2 viewports = above-the-fold violation per conversion-patterns/SKILL.md.

“Does body text read as too thin on mobile?”

iOS Safari → product page → evaluate_script to read computed font-weight and font-size on body-text selectors. Regular weight (400) below 16px is the known regression.

“Is the page slow on mobile?”

iOS Safari + networkConditions: "Slow 3G" (or "Fast 4G" for realistic mobile sim) → lighthouse_audit. Surface First Contentful Paint, Largest Contentful Paint, Total Blocking Time.

“Does the German copy read as native, or machine-translated?”

Run on every page inspection. From the DOM snapshot, focus on visible body text + headlines + CTAs. Flag:

  • Machine-translation tells — literal English word order, calques (word-for-word translations of English idioms that don’t exist in German)
  • Register inconsistency — mixing “Sie” and “du” without editorial intent (premium-skewing DTC food typically picks one and holds it)
  • Anglicisms with native German equivalents available
  • Awkward compound nouns — German has rules; arbitrary stitching reads as foreign
  • CTA copy translated literally instead of using natural German imperative (“Jetzt bestellen” not “Order now translated”)

Translation quality is a hypothesis filter, not a hard fail.

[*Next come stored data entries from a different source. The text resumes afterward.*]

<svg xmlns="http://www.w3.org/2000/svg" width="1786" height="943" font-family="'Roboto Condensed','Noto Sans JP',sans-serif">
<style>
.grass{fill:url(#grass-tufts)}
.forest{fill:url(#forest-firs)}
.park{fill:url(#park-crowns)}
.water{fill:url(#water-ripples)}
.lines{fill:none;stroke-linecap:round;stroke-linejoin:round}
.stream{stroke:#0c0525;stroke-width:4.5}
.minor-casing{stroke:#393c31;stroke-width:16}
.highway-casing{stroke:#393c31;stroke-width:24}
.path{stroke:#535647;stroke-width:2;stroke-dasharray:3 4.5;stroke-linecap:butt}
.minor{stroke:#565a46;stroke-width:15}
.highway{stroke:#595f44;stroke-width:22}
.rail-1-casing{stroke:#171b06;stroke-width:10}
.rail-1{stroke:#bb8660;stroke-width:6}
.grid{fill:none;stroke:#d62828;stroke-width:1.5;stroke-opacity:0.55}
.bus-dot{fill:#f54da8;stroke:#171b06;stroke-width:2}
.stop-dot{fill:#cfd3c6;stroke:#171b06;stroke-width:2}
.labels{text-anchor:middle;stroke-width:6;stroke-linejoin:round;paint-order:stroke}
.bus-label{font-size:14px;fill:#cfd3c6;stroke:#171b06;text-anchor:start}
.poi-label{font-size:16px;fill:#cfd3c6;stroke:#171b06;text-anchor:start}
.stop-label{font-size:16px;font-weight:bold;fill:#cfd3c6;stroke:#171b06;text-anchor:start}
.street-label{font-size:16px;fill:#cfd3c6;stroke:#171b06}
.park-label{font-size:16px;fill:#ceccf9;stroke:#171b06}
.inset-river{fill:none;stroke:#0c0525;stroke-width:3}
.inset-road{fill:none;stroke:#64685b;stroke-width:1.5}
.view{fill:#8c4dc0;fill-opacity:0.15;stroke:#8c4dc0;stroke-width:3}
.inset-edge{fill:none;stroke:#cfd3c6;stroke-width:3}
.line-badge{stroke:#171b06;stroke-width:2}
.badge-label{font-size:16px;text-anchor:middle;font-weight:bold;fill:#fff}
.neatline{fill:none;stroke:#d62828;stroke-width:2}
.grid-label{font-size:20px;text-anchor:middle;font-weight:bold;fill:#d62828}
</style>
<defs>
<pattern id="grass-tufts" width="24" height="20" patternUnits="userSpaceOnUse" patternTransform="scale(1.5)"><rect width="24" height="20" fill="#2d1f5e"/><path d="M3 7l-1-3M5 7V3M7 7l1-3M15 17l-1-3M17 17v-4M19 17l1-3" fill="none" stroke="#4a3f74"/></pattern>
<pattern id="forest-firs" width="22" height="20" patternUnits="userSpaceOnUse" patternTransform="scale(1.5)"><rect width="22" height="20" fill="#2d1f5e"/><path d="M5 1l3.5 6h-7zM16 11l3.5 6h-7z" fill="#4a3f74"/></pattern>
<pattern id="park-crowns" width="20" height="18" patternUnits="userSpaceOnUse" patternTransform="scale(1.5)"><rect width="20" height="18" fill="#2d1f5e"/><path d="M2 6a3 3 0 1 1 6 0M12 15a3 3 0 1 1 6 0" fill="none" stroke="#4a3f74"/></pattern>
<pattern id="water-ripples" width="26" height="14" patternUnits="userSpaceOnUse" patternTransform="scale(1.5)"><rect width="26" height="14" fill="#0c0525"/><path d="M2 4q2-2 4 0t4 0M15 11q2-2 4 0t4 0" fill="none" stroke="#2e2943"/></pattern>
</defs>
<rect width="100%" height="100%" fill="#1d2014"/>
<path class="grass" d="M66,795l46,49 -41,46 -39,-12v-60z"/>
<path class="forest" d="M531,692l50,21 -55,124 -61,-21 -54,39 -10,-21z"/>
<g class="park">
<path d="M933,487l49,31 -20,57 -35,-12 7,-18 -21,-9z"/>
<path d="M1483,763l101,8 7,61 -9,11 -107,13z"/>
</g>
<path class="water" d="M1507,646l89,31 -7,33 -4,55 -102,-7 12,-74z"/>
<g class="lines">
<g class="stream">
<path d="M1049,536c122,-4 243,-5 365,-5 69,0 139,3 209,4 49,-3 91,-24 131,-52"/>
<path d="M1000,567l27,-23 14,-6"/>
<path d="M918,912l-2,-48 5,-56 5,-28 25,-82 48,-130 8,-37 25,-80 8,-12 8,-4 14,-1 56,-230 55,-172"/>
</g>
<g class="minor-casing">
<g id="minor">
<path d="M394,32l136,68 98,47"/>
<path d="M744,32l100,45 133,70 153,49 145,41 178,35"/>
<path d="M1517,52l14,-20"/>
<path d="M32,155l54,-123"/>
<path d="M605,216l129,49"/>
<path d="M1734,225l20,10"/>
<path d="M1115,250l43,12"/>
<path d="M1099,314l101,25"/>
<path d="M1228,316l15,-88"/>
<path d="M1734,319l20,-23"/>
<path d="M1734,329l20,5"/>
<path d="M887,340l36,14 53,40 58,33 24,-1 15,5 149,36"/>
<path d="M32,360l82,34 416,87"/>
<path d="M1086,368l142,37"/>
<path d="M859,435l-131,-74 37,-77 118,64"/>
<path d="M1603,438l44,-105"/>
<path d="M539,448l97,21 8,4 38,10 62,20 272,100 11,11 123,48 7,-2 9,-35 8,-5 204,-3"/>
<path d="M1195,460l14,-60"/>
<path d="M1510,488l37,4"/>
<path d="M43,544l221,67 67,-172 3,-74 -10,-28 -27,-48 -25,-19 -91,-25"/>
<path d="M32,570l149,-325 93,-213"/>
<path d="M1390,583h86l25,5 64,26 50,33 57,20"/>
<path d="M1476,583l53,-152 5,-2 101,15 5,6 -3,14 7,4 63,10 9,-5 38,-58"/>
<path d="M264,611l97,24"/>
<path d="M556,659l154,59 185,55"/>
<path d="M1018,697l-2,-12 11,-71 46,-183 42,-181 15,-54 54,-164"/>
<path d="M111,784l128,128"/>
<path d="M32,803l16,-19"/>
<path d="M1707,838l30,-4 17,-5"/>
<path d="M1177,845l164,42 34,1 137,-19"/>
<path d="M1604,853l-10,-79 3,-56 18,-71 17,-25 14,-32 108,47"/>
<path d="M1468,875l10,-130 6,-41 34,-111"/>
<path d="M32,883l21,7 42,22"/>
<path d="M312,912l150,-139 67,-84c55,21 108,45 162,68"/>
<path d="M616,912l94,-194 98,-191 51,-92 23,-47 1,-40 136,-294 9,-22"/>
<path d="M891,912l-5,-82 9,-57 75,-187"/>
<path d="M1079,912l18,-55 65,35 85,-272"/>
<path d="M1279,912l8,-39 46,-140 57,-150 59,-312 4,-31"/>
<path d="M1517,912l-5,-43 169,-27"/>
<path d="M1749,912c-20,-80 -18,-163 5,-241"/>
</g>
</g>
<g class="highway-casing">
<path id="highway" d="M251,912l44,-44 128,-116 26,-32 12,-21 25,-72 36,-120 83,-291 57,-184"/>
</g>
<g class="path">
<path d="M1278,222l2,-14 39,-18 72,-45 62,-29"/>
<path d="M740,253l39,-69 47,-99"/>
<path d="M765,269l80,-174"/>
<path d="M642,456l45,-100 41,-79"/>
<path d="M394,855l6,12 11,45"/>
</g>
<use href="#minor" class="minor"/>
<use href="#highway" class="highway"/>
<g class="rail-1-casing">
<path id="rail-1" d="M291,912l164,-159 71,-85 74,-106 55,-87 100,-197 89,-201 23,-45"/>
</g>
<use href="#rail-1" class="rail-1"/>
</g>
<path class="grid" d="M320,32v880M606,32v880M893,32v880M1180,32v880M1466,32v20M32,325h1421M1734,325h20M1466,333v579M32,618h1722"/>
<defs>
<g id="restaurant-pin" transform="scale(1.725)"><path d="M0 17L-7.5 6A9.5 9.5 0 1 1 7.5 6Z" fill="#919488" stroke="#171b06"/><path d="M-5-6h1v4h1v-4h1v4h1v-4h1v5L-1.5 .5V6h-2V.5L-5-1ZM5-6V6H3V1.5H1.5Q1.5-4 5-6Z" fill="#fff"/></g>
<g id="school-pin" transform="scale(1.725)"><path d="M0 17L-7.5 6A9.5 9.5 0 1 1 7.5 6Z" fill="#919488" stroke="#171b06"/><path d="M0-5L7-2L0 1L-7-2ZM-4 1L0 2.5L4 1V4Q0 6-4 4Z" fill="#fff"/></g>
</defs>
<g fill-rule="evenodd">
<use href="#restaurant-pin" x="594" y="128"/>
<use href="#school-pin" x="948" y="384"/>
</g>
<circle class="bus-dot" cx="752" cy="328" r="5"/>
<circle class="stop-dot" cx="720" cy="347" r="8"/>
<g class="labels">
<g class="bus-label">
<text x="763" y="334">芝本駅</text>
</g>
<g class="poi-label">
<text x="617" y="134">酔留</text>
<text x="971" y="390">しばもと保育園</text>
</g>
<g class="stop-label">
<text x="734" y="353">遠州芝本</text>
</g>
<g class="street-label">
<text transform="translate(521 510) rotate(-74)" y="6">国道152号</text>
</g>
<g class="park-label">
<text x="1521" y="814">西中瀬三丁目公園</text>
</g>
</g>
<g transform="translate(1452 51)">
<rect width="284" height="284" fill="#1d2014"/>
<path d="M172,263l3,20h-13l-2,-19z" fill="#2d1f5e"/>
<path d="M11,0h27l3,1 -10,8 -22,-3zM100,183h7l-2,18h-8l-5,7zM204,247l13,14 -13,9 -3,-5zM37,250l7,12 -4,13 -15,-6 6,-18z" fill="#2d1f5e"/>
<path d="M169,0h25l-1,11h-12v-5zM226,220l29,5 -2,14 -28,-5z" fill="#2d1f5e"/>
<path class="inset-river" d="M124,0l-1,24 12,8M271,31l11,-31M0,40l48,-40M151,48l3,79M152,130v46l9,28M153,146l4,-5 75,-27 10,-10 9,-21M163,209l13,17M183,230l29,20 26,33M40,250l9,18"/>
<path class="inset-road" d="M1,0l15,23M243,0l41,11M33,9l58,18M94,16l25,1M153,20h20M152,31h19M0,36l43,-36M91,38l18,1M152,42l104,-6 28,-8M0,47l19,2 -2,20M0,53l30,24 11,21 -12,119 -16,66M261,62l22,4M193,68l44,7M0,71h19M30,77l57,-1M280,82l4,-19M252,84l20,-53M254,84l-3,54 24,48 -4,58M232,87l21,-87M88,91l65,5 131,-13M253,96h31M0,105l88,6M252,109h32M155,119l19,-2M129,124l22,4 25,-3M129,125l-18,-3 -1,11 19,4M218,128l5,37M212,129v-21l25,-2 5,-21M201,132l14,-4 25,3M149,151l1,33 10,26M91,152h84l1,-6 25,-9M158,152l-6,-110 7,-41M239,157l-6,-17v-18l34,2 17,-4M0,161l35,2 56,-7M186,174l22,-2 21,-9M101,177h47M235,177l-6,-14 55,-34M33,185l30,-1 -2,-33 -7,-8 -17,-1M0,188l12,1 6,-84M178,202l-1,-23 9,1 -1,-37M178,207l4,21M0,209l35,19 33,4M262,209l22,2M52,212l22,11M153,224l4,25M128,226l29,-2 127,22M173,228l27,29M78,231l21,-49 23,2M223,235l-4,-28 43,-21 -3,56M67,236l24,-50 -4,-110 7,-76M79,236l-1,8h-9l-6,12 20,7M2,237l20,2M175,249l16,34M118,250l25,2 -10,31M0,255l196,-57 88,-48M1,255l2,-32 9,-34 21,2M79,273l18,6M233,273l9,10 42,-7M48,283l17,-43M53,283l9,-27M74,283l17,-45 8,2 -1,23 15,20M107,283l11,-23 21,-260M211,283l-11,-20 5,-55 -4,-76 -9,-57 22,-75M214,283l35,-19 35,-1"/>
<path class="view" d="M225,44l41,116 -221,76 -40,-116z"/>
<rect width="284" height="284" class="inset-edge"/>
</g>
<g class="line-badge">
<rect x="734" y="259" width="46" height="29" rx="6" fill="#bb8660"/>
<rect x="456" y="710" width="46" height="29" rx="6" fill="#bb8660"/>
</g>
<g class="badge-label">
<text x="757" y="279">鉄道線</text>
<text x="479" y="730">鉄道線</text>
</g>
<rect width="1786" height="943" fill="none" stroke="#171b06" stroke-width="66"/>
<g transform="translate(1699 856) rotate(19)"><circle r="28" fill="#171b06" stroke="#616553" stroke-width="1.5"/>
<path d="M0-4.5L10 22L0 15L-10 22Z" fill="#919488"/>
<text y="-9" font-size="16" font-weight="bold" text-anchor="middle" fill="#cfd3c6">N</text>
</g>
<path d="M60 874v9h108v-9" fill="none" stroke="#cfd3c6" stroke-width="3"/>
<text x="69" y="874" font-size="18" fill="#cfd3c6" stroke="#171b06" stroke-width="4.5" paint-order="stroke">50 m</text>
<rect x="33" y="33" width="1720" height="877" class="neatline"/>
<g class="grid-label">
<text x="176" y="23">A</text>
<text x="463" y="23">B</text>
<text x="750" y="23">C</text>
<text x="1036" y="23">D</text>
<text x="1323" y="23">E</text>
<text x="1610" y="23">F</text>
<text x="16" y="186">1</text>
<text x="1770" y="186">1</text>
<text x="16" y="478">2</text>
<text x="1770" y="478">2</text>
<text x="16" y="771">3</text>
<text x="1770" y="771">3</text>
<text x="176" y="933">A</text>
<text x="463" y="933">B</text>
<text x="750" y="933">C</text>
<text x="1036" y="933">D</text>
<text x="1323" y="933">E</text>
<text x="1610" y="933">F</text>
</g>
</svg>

See the localization note in conversion-patterns/SKILL.md for the converse pattern.

The same check applies to any future language target (FR, IT, etc.) — adapt the heuristics to that language.

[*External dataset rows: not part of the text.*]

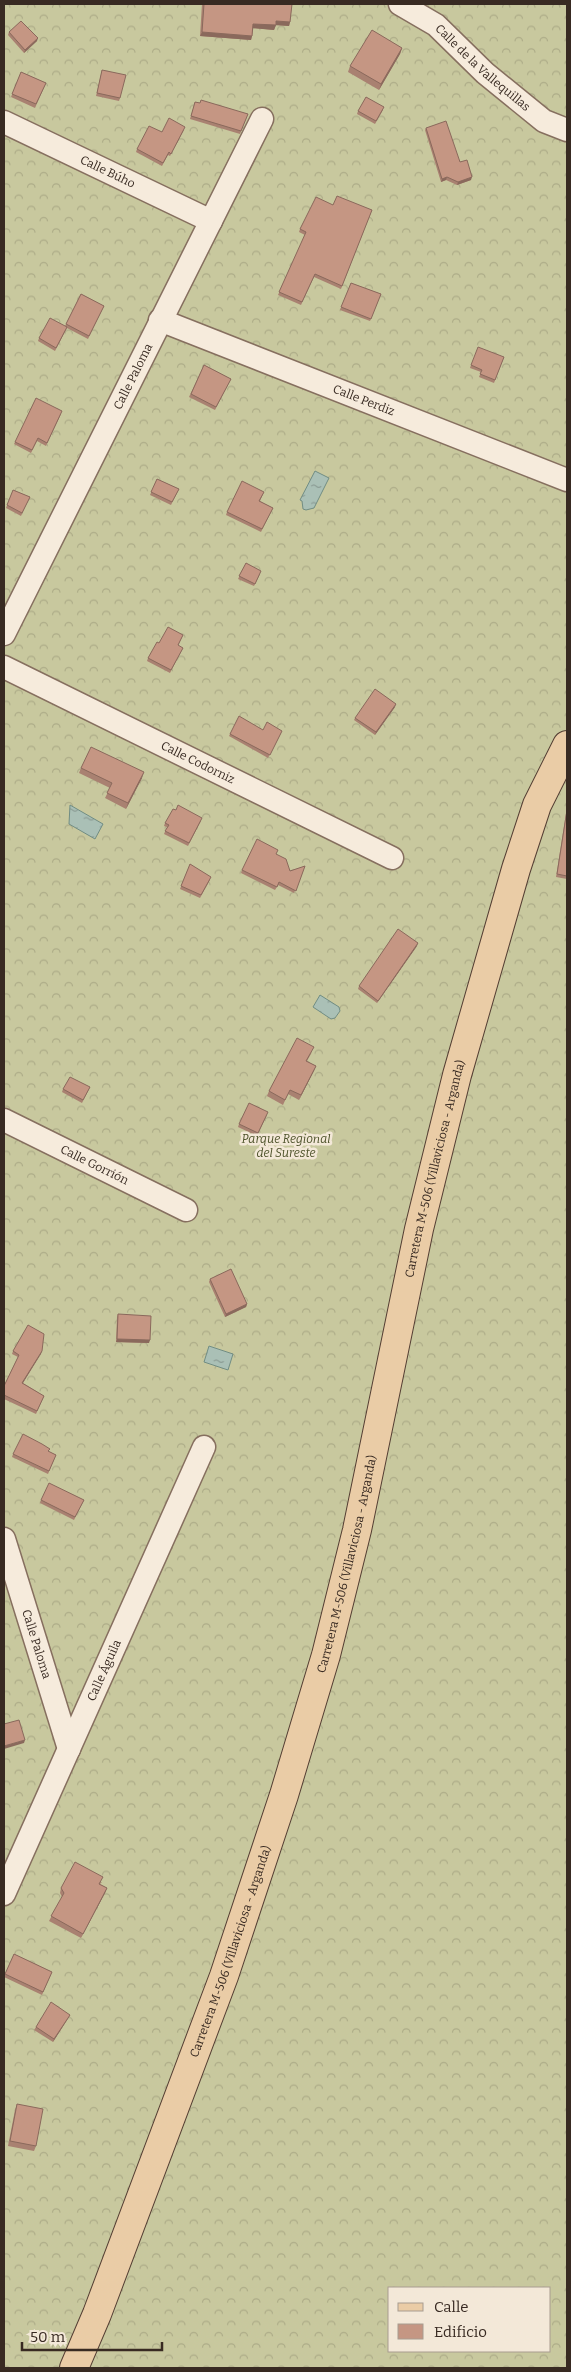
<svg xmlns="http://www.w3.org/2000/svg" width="571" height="2372" viewBox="0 0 571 2372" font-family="Bitter,serif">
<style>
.forest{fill:url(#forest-crowns);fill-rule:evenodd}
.water{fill:url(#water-ripples);stroke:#718d83}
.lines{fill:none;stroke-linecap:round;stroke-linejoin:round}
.street-casing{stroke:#866f5f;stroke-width:25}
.primary-casing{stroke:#543e33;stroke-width:30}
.street{stroke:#f6ebdc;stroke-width:22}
.primary{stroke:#eacca6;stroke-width:28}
.wall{fill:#a98171}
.shaded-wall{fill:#8a695c}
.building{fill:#c59683;stroke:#8a695c}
.labels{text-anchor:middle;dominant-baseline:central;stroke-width:5;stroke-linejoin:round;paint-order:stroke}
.street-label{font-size:12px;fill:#382a22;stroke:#f3e8d8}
.park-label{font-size:12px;font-style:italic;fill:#4d522a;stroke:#f3e8d8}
</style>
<defs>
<pattern id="forest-crowns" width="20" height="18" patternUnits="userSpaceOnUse" patternTransform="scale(1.25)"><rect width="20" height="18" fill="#c8c89e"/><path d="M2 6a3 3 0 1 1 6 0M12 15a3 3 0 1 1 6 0" fill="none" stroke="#adac88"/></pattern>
<pattern id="water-ripples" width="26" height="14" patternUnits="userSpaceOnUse" patternTransform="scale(1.25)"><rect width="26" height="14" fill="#aac0b6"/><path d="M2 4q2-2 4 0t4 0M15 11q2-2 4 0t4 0" fill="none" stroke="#8b9c94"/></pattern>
</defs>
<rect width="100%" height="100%" fill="#ebddc9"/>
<path class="forest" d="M4,4H567V2368H4ZM390,2288H550V2351H390Z"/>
<path class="water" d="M315,471L329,478L314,508L306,510L303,509L302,501L300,500Z
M70,805L103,824L95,839L69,824Z
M320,995L339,1007L340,1011L335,1018L331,1019L313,1007Z
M209,1346L233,1354L228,1370L204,1362Z"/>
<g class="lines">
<g class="street-casing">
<g id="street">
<path id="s1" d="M400,4L436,25L485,73L544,121L567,130"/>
<path id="s2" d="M4,122L211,221"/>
<path id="s3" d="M160,320L567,480"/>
<path id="s4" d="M4,634L262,119"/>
<path id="s5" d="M4,667L392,858"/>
<path id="s6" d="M4,1120L186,1210"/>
<path id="s7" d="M4,1539L69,1749"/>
<path id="s8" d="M4,1894L204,1447"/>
</g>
</g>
<g class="primary-casing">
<g id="primary">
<path id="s9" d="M74,2368L97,2314L224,1976L284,1795L326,1655L357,1530L419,1229L457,1075L516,869L537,805L567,745"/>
</g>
</g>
<use href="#street" class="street"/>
<use href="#primary" class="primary"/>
</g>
<path class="wall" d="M202,4H292L290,22L289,26L276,25L274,30L253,28L252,36L251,40L200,36Z
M9,32L37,41L24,53L8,35Z
M402,48L400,54L379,90L348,72L350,66Z
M102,70L120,98L119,101L96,96Z
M21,72L46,83L35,108L11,97Z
M195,102L248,114L240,134L190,119Z
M383,110L375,124L357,114L358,111Z
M426,128L460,162L471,180L457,185L446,180L441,182L425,130Z
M184,130L170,156L168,155L162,166L136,152L137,149L162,132Z
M333,205L372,210L341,289L314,277L301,305L278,295L305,235L299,232L300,229Z
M351,283L381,294L370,321L340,310Z
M81,294L104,306L88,339L67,328L55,351L38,341L39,338L65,326Z
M504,357L494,383L479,377L481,372L470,368L471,365Z
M204,365L231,379L215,410L189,397Z
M61,414L46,446L37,441L31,453L14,444L15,442Z
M157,479L179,489L171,505L150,495Z
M13,490L30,497L21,516L6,508Z
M264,492L260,501L273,508L261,532L226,515L227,512Z
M246,563L260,574L254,586L238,579Z
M183,635L178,646L183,648L170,673L147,661L148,658L159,643Z
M395,707L375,735L354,720L355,718Z
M263,730L281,733L268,758L229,736L230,734Z
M81,768L142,778L126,809L105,798L110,788L79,773Z
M567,807V879L556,877Z
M201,821L188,846L164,834L167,827L164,826L165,823Z
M276,854L290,871L305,866L294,893L278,885L275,890L241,873L242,870Z
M190,864L210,880L200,898L180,889Z
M417,946L377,1003L358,989L359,986Z
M312,1052L307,1061L316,1066L299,1100L288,1094L283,1105L267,1096L269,1091Z
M90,1087L82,1103L62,1092L63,1089Z
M267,1115L257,1136L238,1127L239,1124Z
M210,1279L247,1304L246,1307L225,1317L209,1282Z
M118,1314L149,1343L116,1342L117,1317Z
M13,1351H42L23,1383L44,1396L36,1414L4,1399V1386L18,1357L12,1354Z
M48,1451L56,1455L48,1474L12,1457L13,1454Z
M41,1500H84L74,1520L40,1503Z
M102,1882L100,1884L107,1888L105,1893L81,1938L49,1921L62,1897L60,1893L61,1888Z
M14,1954L52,1972L42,1995L4,1977Z
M70,2015L53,2042L34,2030L36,2027Z
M17,2104L36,2146L34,2151L8,2146L15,2110Z"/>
<path class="shaded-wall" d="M276,21L290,22L289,26L275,25Z
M253,24L276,25L274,30L251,28Z
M202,32L252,36L251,40L200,36Z
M38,38L37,41L24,53L25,50Z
M402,48L400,54L379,90L381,84Z
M447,177L446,180L441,182L442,179Z
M472,177L471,180L457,185L458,182Z
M396,704L395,707L375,735L376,732Z
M144,772L142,778L126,809L128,803Z
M418,943L417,946L377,1003L378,1001Z
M316,1066L314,1071L299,1100L301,1095Z
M247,1304L246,1307L225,1317L226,1314Z
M117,1339L150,1340L149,1343L116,1342Z
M42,1351L41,1354L21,1386L22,1383Z
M25,1740L24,1743L4,1749V1746Z
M107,1888L105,1893L81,1938L83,1934Z
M70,2015L69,2017L53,2042L54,2039Z"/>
<path class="building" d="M204,4H292L290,22L276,21V25L253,24L252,36L202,32Z
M21,21L38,38L25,50L9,32Z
M372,30L402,48L381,84L350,66Z
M102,70L126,75L120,98L97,93Z
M21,72L46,83L36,104L12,94Z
M366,97L384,107L376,121L358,111Z
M201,100L248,114L241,131L191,116L195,102L200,103Z
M169,118L185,127L171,154L169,152L163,163L137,149L149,126L162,132Z
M446,121L460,162L467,160L472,177L458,182L447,177L442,179L426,128Z
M337,196L372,210L342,286L315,274L302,302L279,292L306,232L300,229L316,197L333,205Z
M351,283L381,294L371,319L341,307Z
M81,294L104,306L89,336L66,324Z
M50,318L67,327L56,348L39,338Z
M478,347L504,357L495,380L480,374L482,370L471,365Z
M204,365L231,379L216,407L191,394Z
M36,398L62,411L47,443L38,438L32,450L15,442Z
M157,479L179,489L172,502L151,492Z
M242,481L264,492L259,501L273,508L262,529L227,512Z
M13,490L30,497L22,513L7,505Z
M246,563L261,571L255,584L239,576Z
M168,627L183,635L178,645L183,648L171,670L148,658L157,642L159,643Z
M375,689L396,704L376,732L355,718Z
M239,716L263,730L267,722L282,731L270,755L230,734Z
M91,747L144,772L128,803L107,793L112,783L81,768Z
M178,805L202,818L189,843L165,831L169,825L165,823L173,809L176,810Z
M567,810V876L557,874Z
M257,839L278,850L276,854L286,859L290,871L305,866L296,891L279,882L277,887L242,870Z
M190,864L211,877L201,895L181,886Z
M398,929L418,943L378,1001L359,986Z
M297,1038L314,1047L306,1061L316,1066L301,1095L290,1090L285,1100L269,1091Z
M70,1077L90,1087L83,1100L63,1089Z
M249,1103L268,1112L258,1133L239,1124Z
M231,1269L247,1304L226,1314L210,1279Z
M118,1314L151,1316L150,1340L117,1339Z
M28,1325L44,1334L42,1351L22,1383L44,1396L37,1411L4,1395V1386L19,1355L13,1351Z
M23,1434L42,1444L50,1449L48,1451L56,1455L49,1471L13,1454Z
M49,1483L84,1500L75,1517L41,1500Z
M19,1720L25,1740L4,1746V1724Z
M75,1862L103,1877L99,1884L107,1888L83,1934L51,1916L64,1893L61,1888Z
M14,1954L52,1972L43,1992L5,1974Z
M51,2002L70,2015L54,2039L36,2027Z
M17,2104L43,2109L36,2146L10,2141Z"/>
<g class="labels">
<g class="street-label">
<text stroke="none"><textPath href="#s1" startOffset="105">Calle de la Vallequillas</textPath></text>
<text stroke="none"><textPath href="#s2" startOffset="115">Calle Búho</textPath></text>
<text stroke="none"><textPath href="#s4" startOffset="288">Calle Paloma</textPath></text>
<text stroke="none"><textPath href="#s3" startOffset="219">Calle Perdiz</textPath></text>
<text stroke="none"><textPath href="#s5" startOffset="216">Calle Codorniz</textPath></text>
<text stroke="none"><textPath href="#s6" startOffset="101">Calle Gorrión</textPath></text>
<text stroke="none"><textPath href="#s9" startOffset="1255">Carretera M-506 (Villaviciosa - Arganda)</textPath></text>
<text stroke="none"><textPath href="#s9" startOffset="850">Carretera M-506 (Villaviciosa - Arganda)</textPath></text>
<text stroke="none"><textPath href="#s7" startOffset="110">Calle Paloma</textPath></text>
<text stroke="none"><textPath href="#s8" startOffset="245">Calle Águila</textPath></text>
<text stroke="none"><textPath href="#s9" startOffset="445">Carretera M-506 (Villaviciosa - Arganda)</textPath></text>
</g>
<g class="park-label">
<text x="286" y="1139">Parque Regional<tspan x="286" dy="14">del Sureste</tspan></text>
</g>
</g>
<rect width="571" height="2372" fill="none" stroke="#382a22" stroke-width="10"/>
<rect x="388" y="2287" width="162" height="65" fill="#f3e8d8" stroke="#a89c8f"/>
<rect x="398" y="2303" width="25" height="8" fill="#eacca6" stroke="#a89c8f"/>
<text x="434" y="2312" font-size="15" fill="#382a22">Calle</text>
<rect x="398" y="2324" width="25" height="15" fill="#c59683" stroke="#a89c8f"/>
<text x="434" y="2337" font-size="15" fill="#382a22">Edificio</text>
<path d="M22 2342v8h140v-8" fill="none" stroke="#382a22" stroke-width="2.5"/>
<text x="30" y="2342" font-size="15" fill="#382a22" stroke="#f3e8d8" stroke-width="4" paint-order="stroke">50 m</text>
</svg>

What this skill does not do

  • It does not replace PostHog replay analysis. Page-as-rendered vs. real-user-behaviour are different signals; both needed.
  • It does not produce hypotheses on its own. Observations only — the Page/UX agent forms hypotheses by combining browser observations with replay patterns and conversion-patterns/SKILL.md.
  • It does not interact with checkout / payment in production. Use staging or a non-production variant for any flow that triggers a real order.